Outcome Resigned. MattCreates is the answer to “what’s the alternative.” Former employer still contracts me part-time for continuity; they’re now launching V2 with their own internal teams.
Killed 10 of 22 projects
Trigger 22 projects in flight. Capacity overrun. Nothing finishing. A structured audit of scattered project history revealed 6+ additional projects I’d forgotten about.
Filter used 6-filter: faith → family → ownership → revenue → capacity → patterns. Capacity broke the tie. Patterns confirmed: starting beats finishing, but finishing pays the bills.
Outcome 9 active, 3 parked, 10 killed. MattEbersole.com pushed to ship before the others.
Rebuilt MattCreates seven times
Trigger v2 → v3 → v4 → v5 → v6 → v7. Every prior version felt like a template, not an art piece. The team kept hearing “polish” when Matt said “depth.”
Filter used Translator’s intent-fidelity test. Translator vetoed v5 and v6 publicly and on-the-record. The Vision Council was added to the hierarchy specifically to prevent this from happening again.
Outcome V7 ships from v3’s engine restored, with the auto dusk/dawn theme and this Operation page as the differentiator. The Vision Council can now be enforced in code. 9 workflows, 9 agents, 5 gate scripts. so a future “polish vs. depth” drift gets caught structurally, not after the fact.
Every tool. With reasons.
No SaaS buried inside the code you get. Linode hosts every line, and you hold the keys. My own build tooling still leans on subscription AI where it earns its cost; full local parity is the direction of travel, not a claim I’ll fake.

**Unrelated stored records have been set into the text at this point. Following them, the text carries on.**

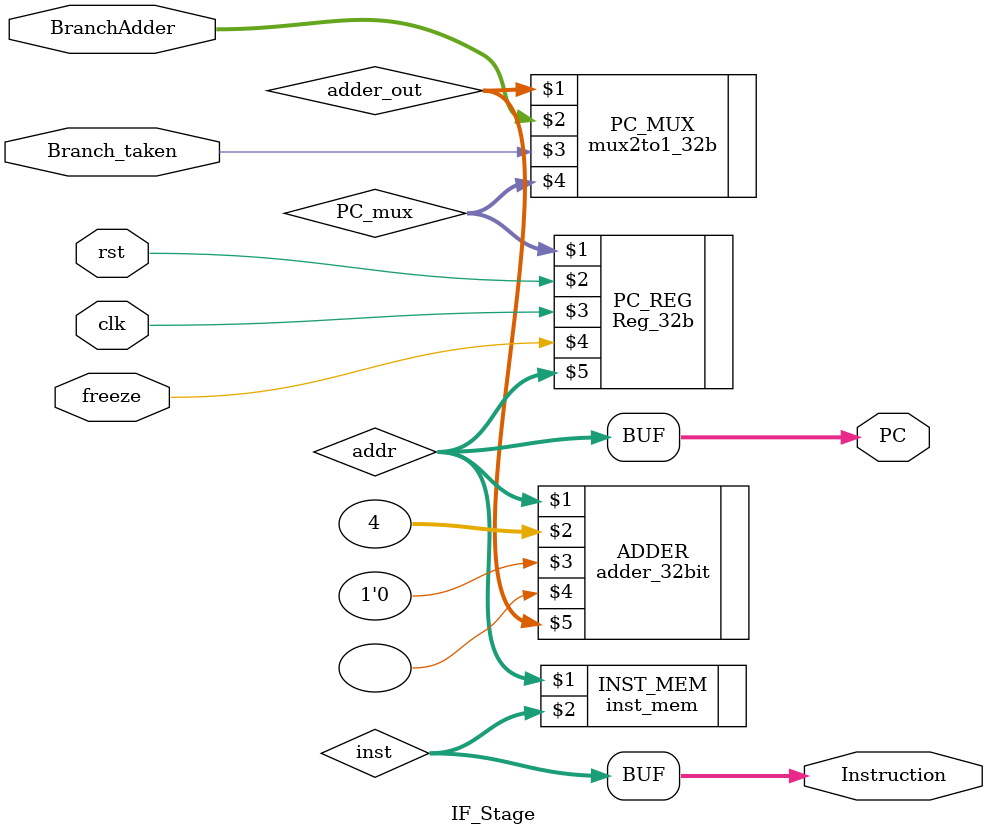
<source format=v>

module IF_Stage(
  input clk , rst , freeze , Branch_taken ,
  input [31:0] BranchAdder , 
  output [31:0] PC , Instruction);
  
  wire [31:0] addr, adder_out, inst, PC_mux;
  
  adder_32bit ADDER(addr , 32'd4, 1'b0, , adder_out);
    
  mux2to1_32b PC_MUX(adder_out, BranchAdder, Branch_taken, PC_mux);
  
  Reg_32b PC_REG(PC_mux, rst, clk, freeze, addr);
  
  inst_mem INST_MEM(addr, inst);
  
  
  assign PC = addr;
  assign Instruction = inst;
  
endmodule

</source>
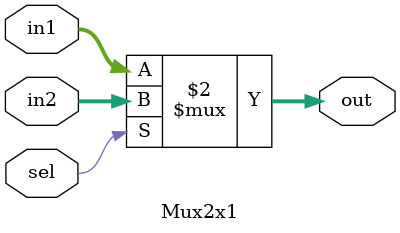
<source format=v>
module Mux2x1
(
    input sel,
    input [63:0] in1,
    input [63:0] in2,
    output reg [63:0] out
);

always @(*) out = sel ? in2 : in1;

endmodule
</source>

Single server hosts every site I run. Predictable monthly bill. SSH access I control and hand to you.
Battle-tested, plain config, .htaccess for vhost-level security headers. Boring is good.
Express backends kept alive by PM2. restarts on crash, logs to disk. The same stack behind USR’s inventory.
Client sites that need a CMS or a real database: twenty years of answers behind every gotcha. Powers a live congregation site.
Subscription AI assistants: today’s primary copilots. They earn the seat. The dependency is real and acknowledged.
Local models on the MacBook (qwen3:8b and friends). Solid for drafts and quick review. Not yet load-bearing; the gap is closing.
The scroll motion you’re feeling. Vendored locally, one ticker, gated on prefers-reduced-motion. Content reads fine with JS off.
Direct integration, never a checkout SaaS layer on top. Keys in env, not in the client.